The vinyl configuration is: Side A - three movements of "Slug Bait" (6:40 / 8:16 / 2:33) plus "Maggot Death" (4:40); Side B - "After Cease To Exist" in a single unbroken 20:33 stretch, the complete soundtrack to the COUM Transmissions film premiered in Arnhem in 1977. The accompanying black CD extends the document with "Industrial Introduction," three additional "Maggot Death" versions, and "Zyklon B Zombie" - material that would not fit within the vinyl format. What TG delivered was not a faithful recreation but a reinterpretation: the structural skeleton of the original retained, the flesh replaced entirely. Of the sampled dialogue from the first record - a police interview with a child offender - only one fragment survives.
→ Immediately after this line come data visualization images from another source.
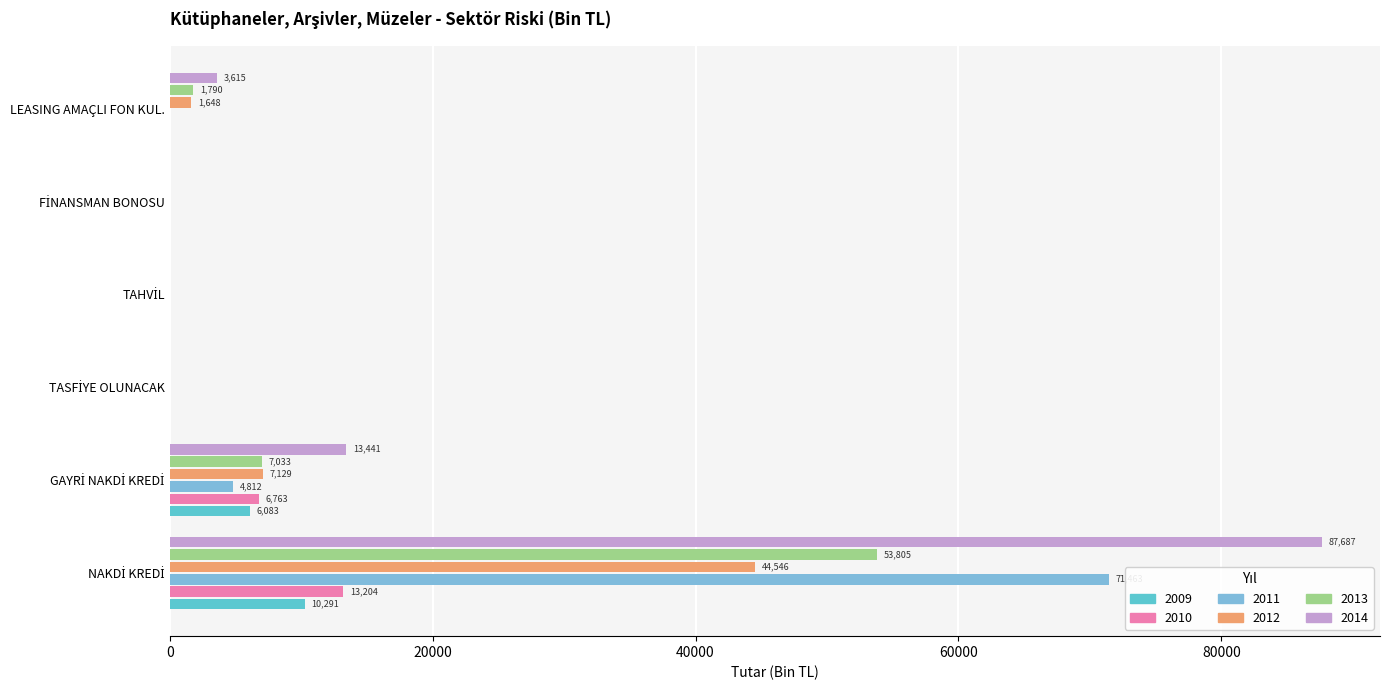

Which series has the largest total across all categories?

2014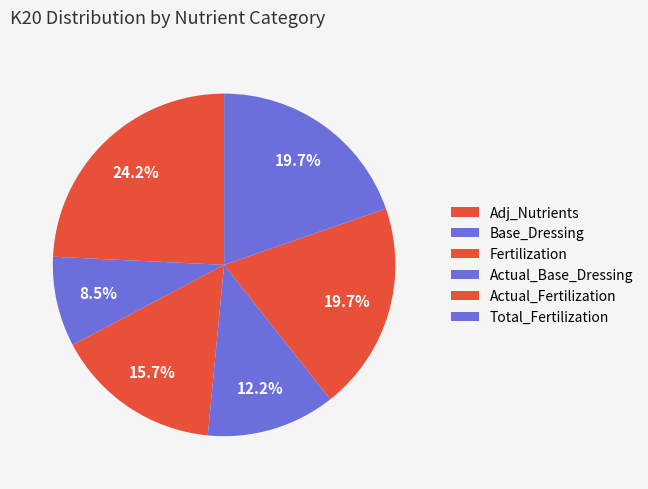

Is there any slice that represents more than half of the pie?

No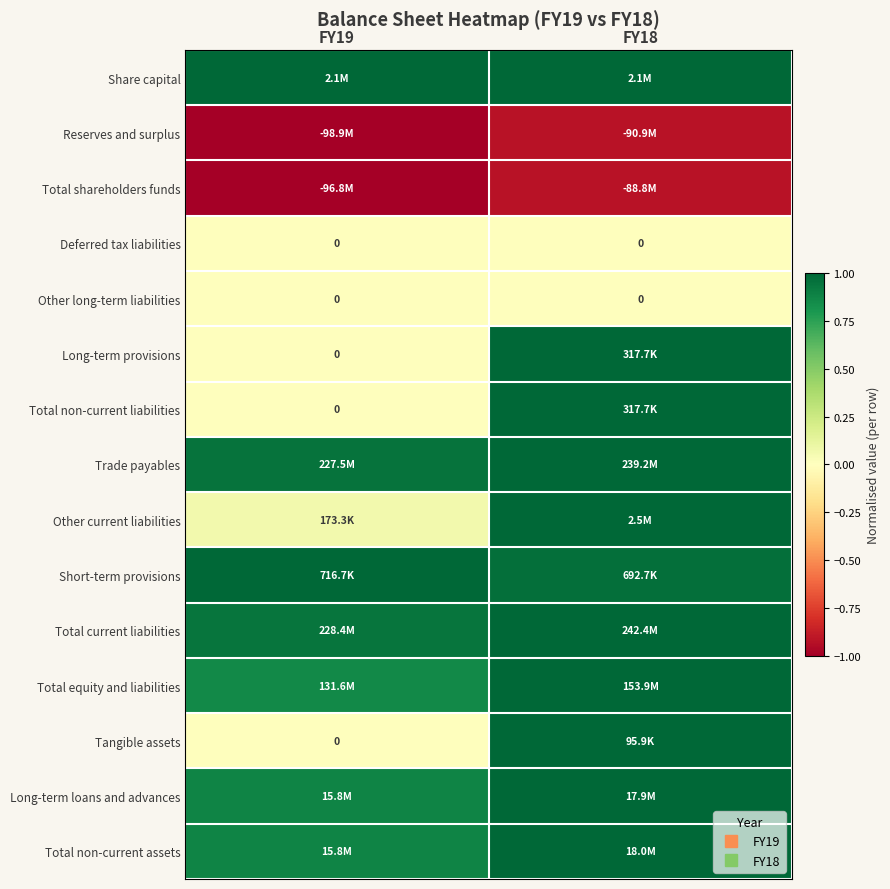

Count the number of categories in the chart.

2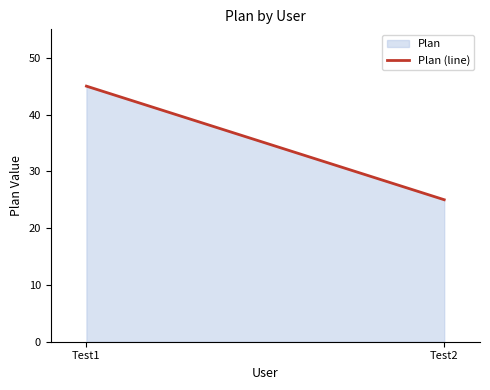

True or false: the data shows 7 at Test2.

False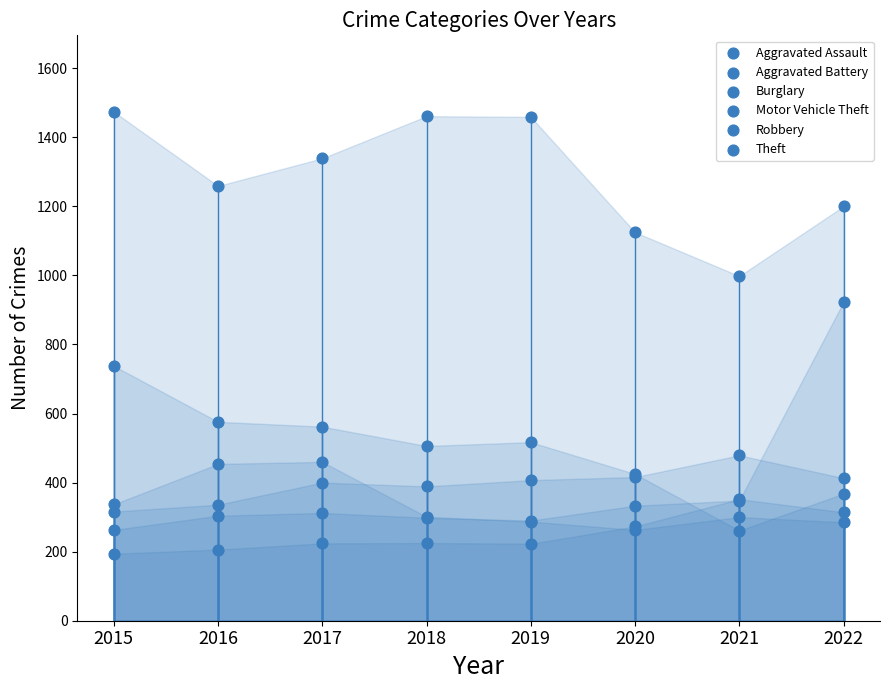

At how many categories does at least one series exceed 999?

7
The rest is rebuilt from the inside out with the precision and controlled ferocity of a group that had never lost its ideological clarity.
This is the no-frame edition: stickered plain sleeve, numbered copy, LP + black CD. The framed acrylic edition was the more widely documented presentation of this release, but the content is identical - the same pressing, the same disc. The Thirty-Second Annual Report completes a circle that began with the ICA "Prostitution" exhibition in 1977, which prompted questions in Parliament and the "Wreckers of Civilisation" headline. An extraordinary document of a group still operating at the exact centre of its own logic.